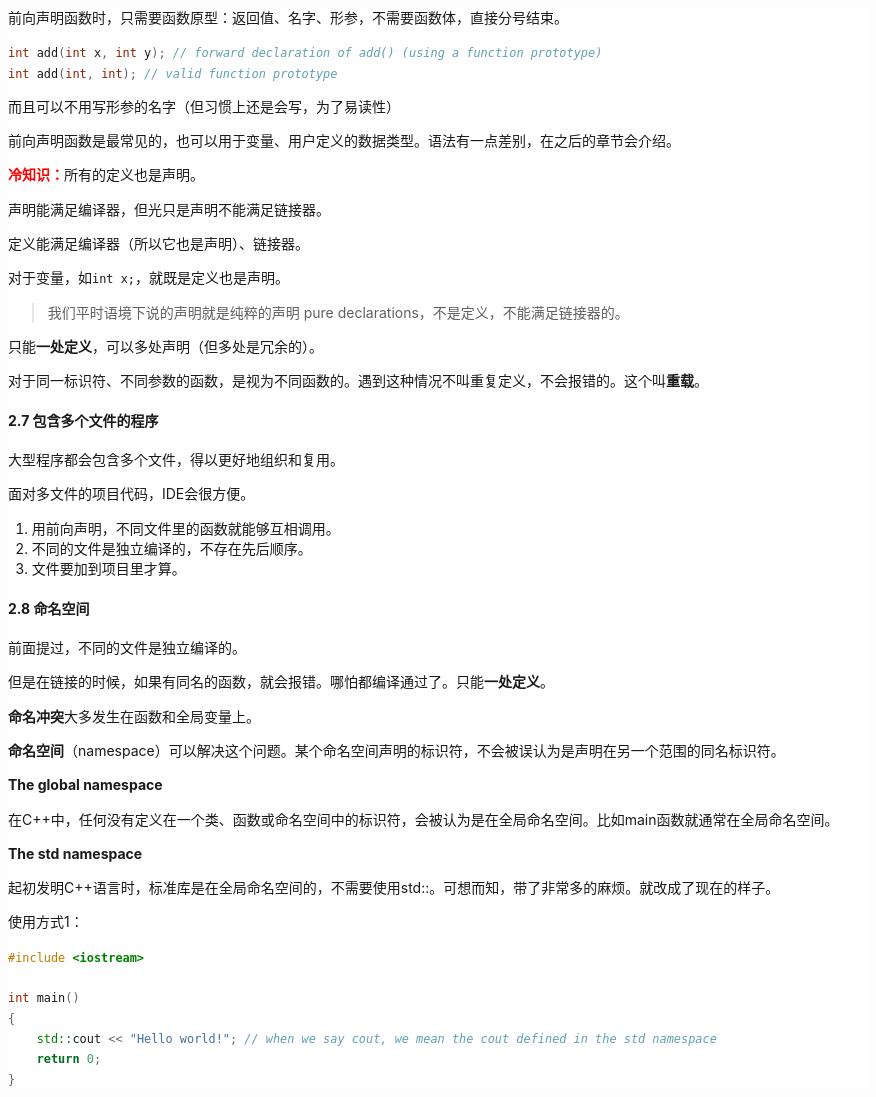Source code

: 前向声明函数时，只需要函数原型：返回值、名字、形参，不需要函数体，直接分号结束。

```cpp
int add(int x, int y); // forward declaration of add() (using a function prototype)
int add(int, int); // valid function prototype
```

而且可以不用写形参的名字（但习惯上还是会写，为了易读性）

前向声明函数是最常见的，也可以用于变量、用户定义的数据类型。语法有一点差别，在之后的章节会介绍。

<font color="red">**冷知识：**</font>所有的定义也是声明。

声明能满足编译器，但光只是声明不能满足链接器。

定义能满足编译器（所以它也是声明）、链接器。

对于变量，如`int x;`，就既是定义也是声明。

> 我们平时语境下说的声明就是纯粹的声明 pure declarations，不是定义，不能满足链接器的。

只能**一处定义**，可以多处声明（但多处是冗余的）。

对于同一标识符、不同参数的函数，是视为不同函数的。遇到这种情况不叫重复定义，不会报错的。这个叫**重载**。

#### 2.7 包含多个文件的程序

大型程序都会包含多个文件，得以更好地组织和复用。

面对多文件的项目代码，IDE会很方便。

1. 用前向声明，不同文件里的函数就能够互相调用。
2. 不同的文件是独立编译的，不存在先后顺序。
3. 文件要加到项目里才算。

#### 2.8 命名空间

前面提过，不同的文件是独立编译的。

但是在链接的时候，如果有同名的函数，就会报错。哪怕都编译通过了。只能**一处定义**。

**命名冲突**大多发生在函数和全局变量上。

**命名空间**（namespace）可以解决这个问题。某个命名空间声明的标识符，不会被误认为是声明在另一个范围的同名标识符。

**The global namespace**

在C++中，任何没有定义在一个类、函数或命名空间中的标识符，会被认为是在全局命名空间。比如main函数就通常在全局命名空间。

**The std namespace**

起初发明C++语言时，标准库是在全局命名空间的，不需要使用std::。可想而知，带了非常多的麻烦。就改成了现在的样子。

使用方式1：

```cpp
#include <iostream>

int main()
{
    std::cout << "Hello world!"; // when we say cout, we mean the cout defined in the std namespace
    return 0;
}
```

***

Work item: Bring together each line above where the string "prototype" turns up.

Response below:
int add(int x, int y); // forward declaration of add() (using a function prototype)
int add(int, int); // valid function prototype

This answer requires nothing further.